The minutes passed. Slowly the tablets took effect, and he felt the tunnel open before him again. He grew convinced that his doctor was waiting behind the locked door. He could hear fidgeting, a chair scraping the floor, faint sounds as though whoever made them was trying not to be overheard. He pressed down the handle, but the door did not budge. He banged the door, demanding that it be opened, but the furtive sounds within abruptly ceased. The locked room marked him out as an outsider in a strange house, a lonely eavesdropper, a crazy fantasist who was trying to intrude upon someone else’s story. He tried to stifle his rage, and r
ested his forehead against the wood of the door. His understanding of what was happening to him kept flickering on and off like a faulty light bulb. When the drugs wore off, his mind would be eclipsed into darkness once again. Determined now, he walked into the kitchen and found a screwdriver in one of the drawers. He marched back to the door and with a practised movement wrenched the lock loose.
As soon as he entered the room, it became clear to him that his therapist had not yet arrived. Instead, he identified the woman tied to a chair in the centre of the room, recognised her voice as he heard her scream, a desperate uninhibited shriek that rippled through his entire body, and then changed in pitch to the raw huskiness of someone who’d been left alone for days.
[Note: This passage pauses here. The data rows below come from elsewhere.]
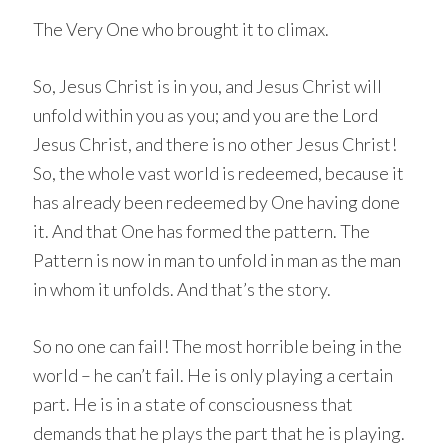
The Very One who brought it to climax.
So, Jesus Christ is in you, and Jesus Christ will
unfold within you as you; and you are the Lord
Jesus Christ, and there is no other Jesus Christ!
So, the whole vast world is redeemed, because it
has already been redeemed by One having done
it. And that One has formed the pattern. The
Pattern is now in man to unfold in man as the man
in whom it unfolds. And that’s the story.
So no one can fail! The most horrible being in the
world – he can’t fail. He is only playing a certain
part. He is in a state of consciousness that
demands that he plays the part that he is playing.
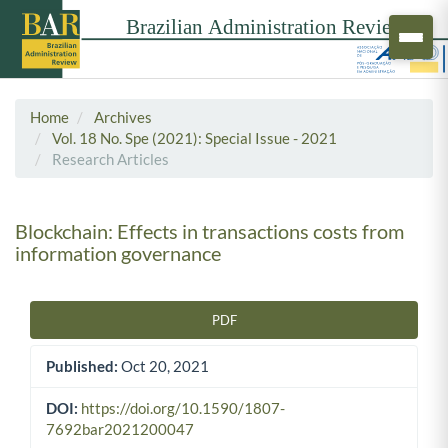
Home
Archives
Vol. 18 No. Spe (2021): Special Issue - 2021
Research Articles
Blockchain: Effects in transactions costs from
information governance
PDF
Article Sidebar
Published:
Oct 20, 2021
DOI:
https://doi.org/10.1590/1807-
7692bar2021200047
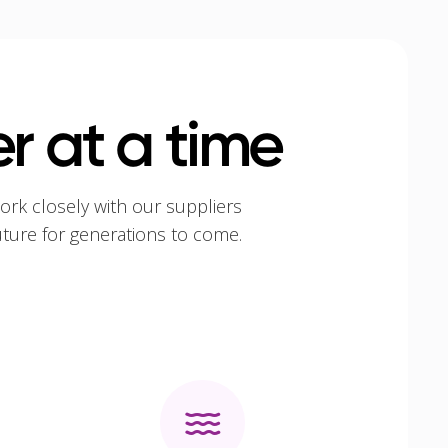
r at a time
ork closely with our suppliers
uture for generations to come.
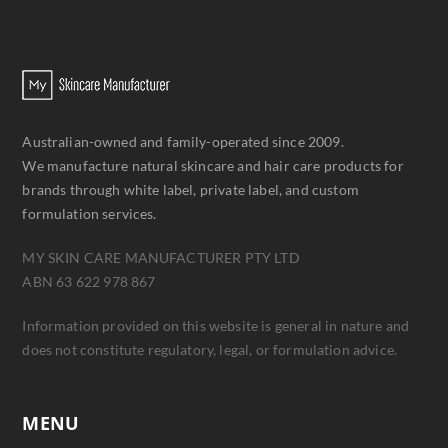
Australian-owned and family-operated since 2009.
We manufacture natural skincare and hair care products for
brands through white label, private label, and custom
formulation services.
MY SKIN CARE MANUFACTURER PTY LTD
ABN 63 622 978 867
Information provided on this website is general in nature and
does not constitute regulatory, legal, or formulation advice.
MENU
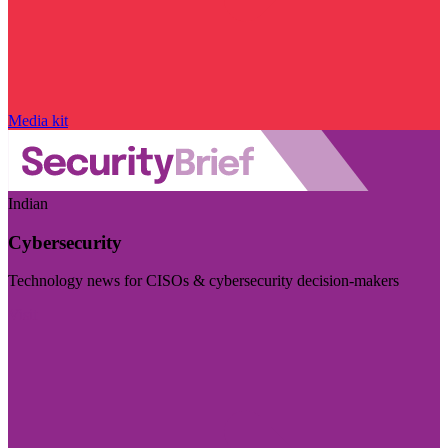
Media kit
Indian
Cybersecurity
Technology news for CISOs & cybersecurity decision-makers
Visit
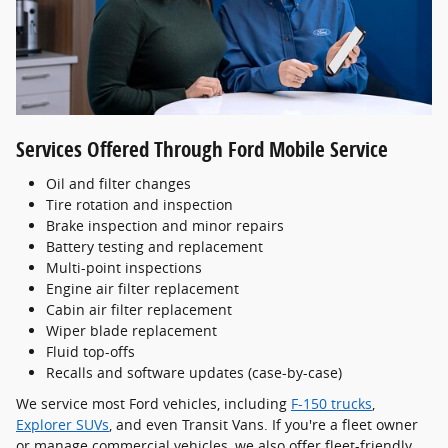
Services Offered Through Ford Mobile Service
Oil and filter changes
Tire rotation and inspection
Brake inspection and minor repairs
Battery testing and replacement
Multi-point inspections
Engine air filter replacement
Cabin air filter replacement
Wiper blade replacement
Fluid top-offs
Recalls and software updates (case-by-case)
We service most Ford vehicles, including
F-150 trucks
,
Explorer SUVs
, and even Transit Vans. If you're a fleet owner
or manage commercial vehicles, we also offer fleet-friendly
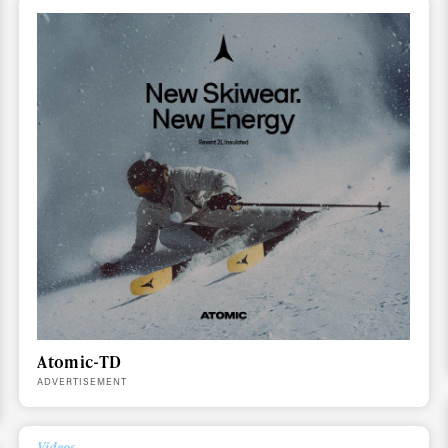
ys get
 tracks
First Name
Last n
letter to stay up-to-
 news, videos and
Email address*
skiing.
Privacy Policy
We will handle your data with care and will neve
For details read our privacy policy.
* mandatory field
Atomic-TD
ADVERTISEMENT
Videos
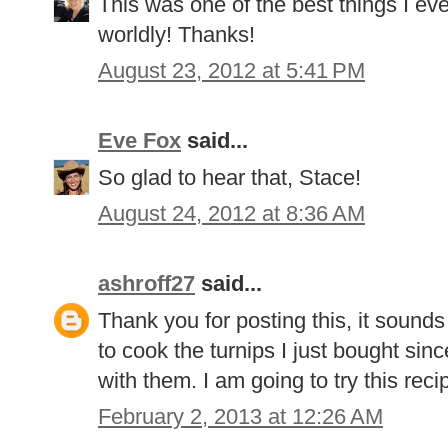
This was one of the best things I e
worldly! Thanks!
August 23, 2012 at 5:41 PM
Eve Fox
said...
So glad to hear that, Stace!
August 24, 2012 at 8:36 AM
ashroff27
said...
Thank you for posting this, it sound
to cook the turnips I just bought si
with them. I am going to try this rec
February 2, 2013 at 12:26 AM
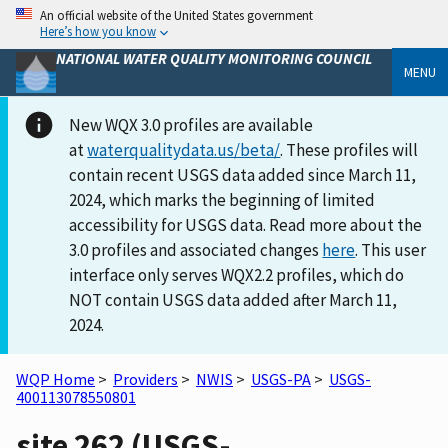
An official website of the United States government
Here’s how you know
NATIONAL WATER QUALITY MONITORING COUNCIL
MENU
New WQX 3.0 profiles are available
at
waterqualitydata.us/beta/
. These profiles will
contain recent USGS data added since March 11,
2024, which marks the beginning of limited
accessibility for USGS data. Read more about the
3.0 profiles and associated changes
here
. This user
interface only serves WQX2.2 profiles, which do
NOT contain USGS data added after March 11,
2024.
WQP Home
>
Providers
>
NWIS
>
USGS-PA
>
USGS-
400113078550801
site 262 (USGS-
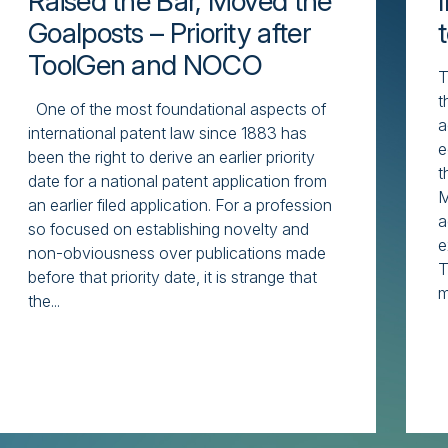
Raised the Bar, Moved the
Goalposts – Priority after
ToolGen and NOCO
T
t
One of the most foundational aspects of
a
international patent law since 1883 has
e
been the right to derive an earlier priority
t
date for a national patent application from
M
an earlier filed application. For a profession
a
so focused on establishing novelty and
e
non-obviousness over publications made
T
before that priority date, it is strange that
m
the...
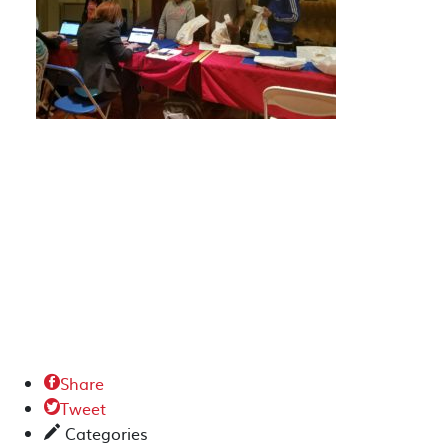
Share

Tweet

Categories
✎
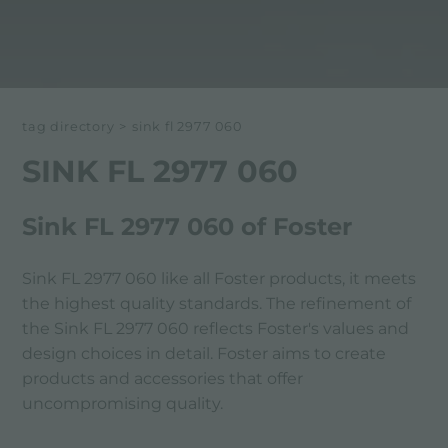
tag directory
>
sink fl 2977 060
SINK FL 2977 060
Sink FL 2977 060 of Foster
Sink FL 2977 060 like all Foster products, it meets
the highest quality standards. The refinement of
the Sink FL 2977 060 reflects Foster's values ​​and
design choices in detail. Foster aims to create
products and accessories that offer
uncompromising quality.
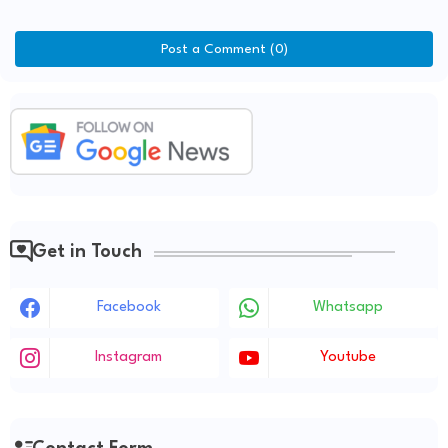
Post a Comment (0)
Get in Touch
Facebook
Whatsapp
Instagram
Youtube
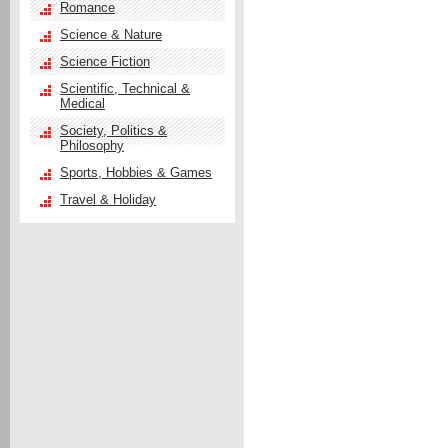
Romance
Science & Nature
Science Fiction
Scientific, Technical &
Medical
Society, Politics &
Philosophy
Sports, Hobbies & Games
Travel & Holiday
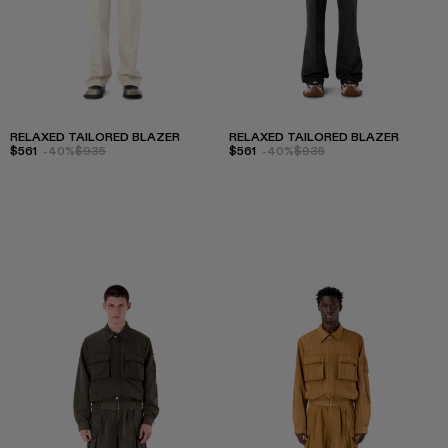
RELAXED TAILORED BLAZER
RELAXED TAILORED BLAZER
$561
-40%
$935
$561
-40%
$935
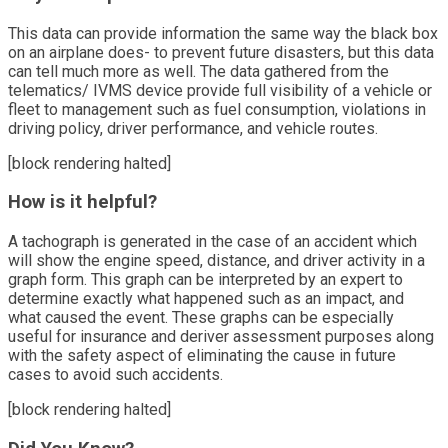
This data can provide information the same way the black box
on an airplane does- to prevent future disasters, but this data
can tell much more as well. The data gathered from the
telematics/ IVMS device provide full visibility of a vehicle or
fleet to management such as fuel consumption, violations in
driving policy, driver performance, and vehicle routes.
[block rendering halted]
How is it helpful?
A tachograph is generated in the case of an accident which
will show the engine speed, distance, and driver activity in a
graph form. This graph can be interpreted by an expert to
determine exactly what happened such as an impact, and
what caused the event. These graphs can be especially
useful for insurance and deriver assessment purposes along
with the safety aspect of eliminating the cause in future
cases to avoid such accidents.
[block rendering halted]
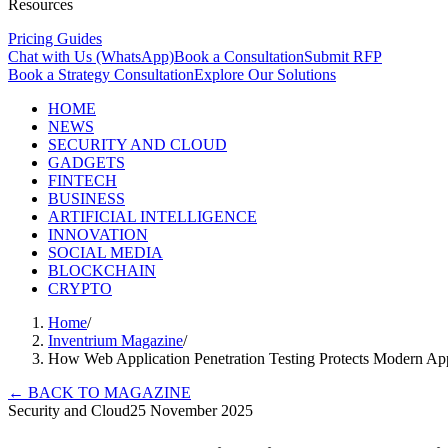
Resources
Pricing Guides
Chat with Us (WhatsApp)
Book a Consultation
Submit RFP
Book a Strategy Consultation
Explore Our Solutions
HOME
NEWS
SECURITY AND CLOUD
GADGETS
FINTECH
BUSINESS
ARTIFICIAL INTELLIGENCE
INNOVATION
SOCIAL MEDIA
BLOCKCHAIN
CRYPTO
Home
/
Inventrium Magazine
/
How Web Application Penetration Testing Protects Modern Ap
←
BACK TO MAGAZINE
Security and Cloud
25 November 2025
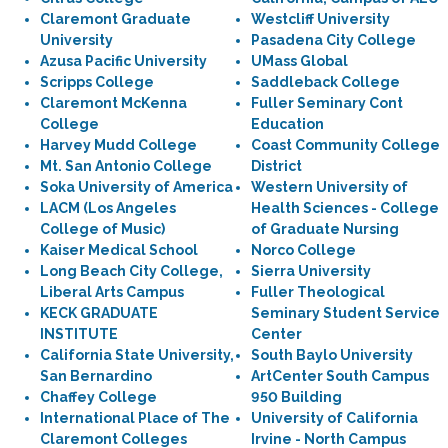
Claremont Graduate
Westcliff University
University
Pasadena City College
Azusa Pacific University
UMass Global
Scripps College
Saddleback College
Claremont McKenna
Fuller Seminary Cont
College
Education
Harvey Mudd College
Coast Community College
Mt. San Antonio College
District
Soka University of America
Western University of
LACM (Los Angeles
Health Sciences - College
College of Music)
of Graduate Nursing
Kaiser Medical School
Norco College
Long Beach City College,
Sierra University
Liberal Arts Campus
Fuller Theological
KECK GRADUATE
Seminary Student Service
INSTITUTE
Center
California State University,
South Baylo University
San Bernardino
ArtCenter South Campus
Chaffey College
950 Building
International Place of The
University of California
Claremont Colleges
Irvine - North Campus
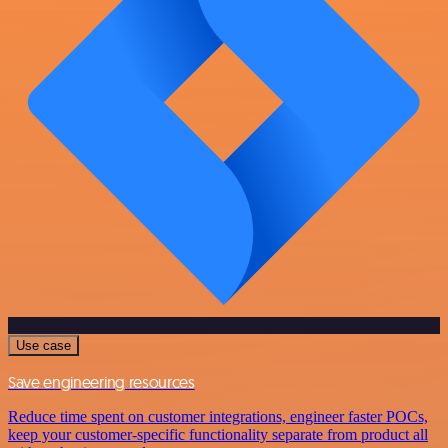
Use case
Save engineering resources
Reduce time spent on customer integrations, engineer faster POCs,
keep your customer-specific functionality separate from product all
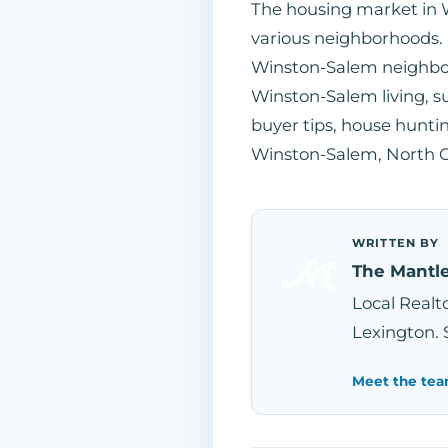
The housing market in 
various neighborhoods.
Winston-Salem neighbo
Winston-Salem living, s
buyer tips, house huntin
Winston-Salem, North Ca
WRITTEN BY
The Mantl
Local Realto
Lexington. 
Meet the tea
Her name was Laura Dunnock, and he knew with clarity that she was his next victim.
23
When Carla got home, she found David sitting by the TV with a beer. She gave him a quick kiss on his cheek. Looking up she saw her mother-in-law standing in the kitchen wearing a pair of oven gloves. She was watching Carla with the staring look of someone practised in the silent art of reproach. A freshly baked lasagne was sitting on the table and the children were already in bed, even though it was only seven o’clock.
‘How are the children?’ asked Carla.
‘They’re right as rain,’ said David.
‘Then why are they in bed so early?’
‘Because. Now give me another kiss.’ He expelled a belch and excused himself. She realised it was not his first beer of the evening.
‘Not with your mother watching,’ she said under her breath.
Upstairs, she found the children fast asleep with open storybooks next to their beds. She stumbled a little as she bent to kiss Alice’s composed face. A new domestic world was taking shape around her, softer lights, tidier rooms, smells of soap and air fresheners, quiet children. It all contrasted so sharply with the way things had been before Mrs Herron’s arrival.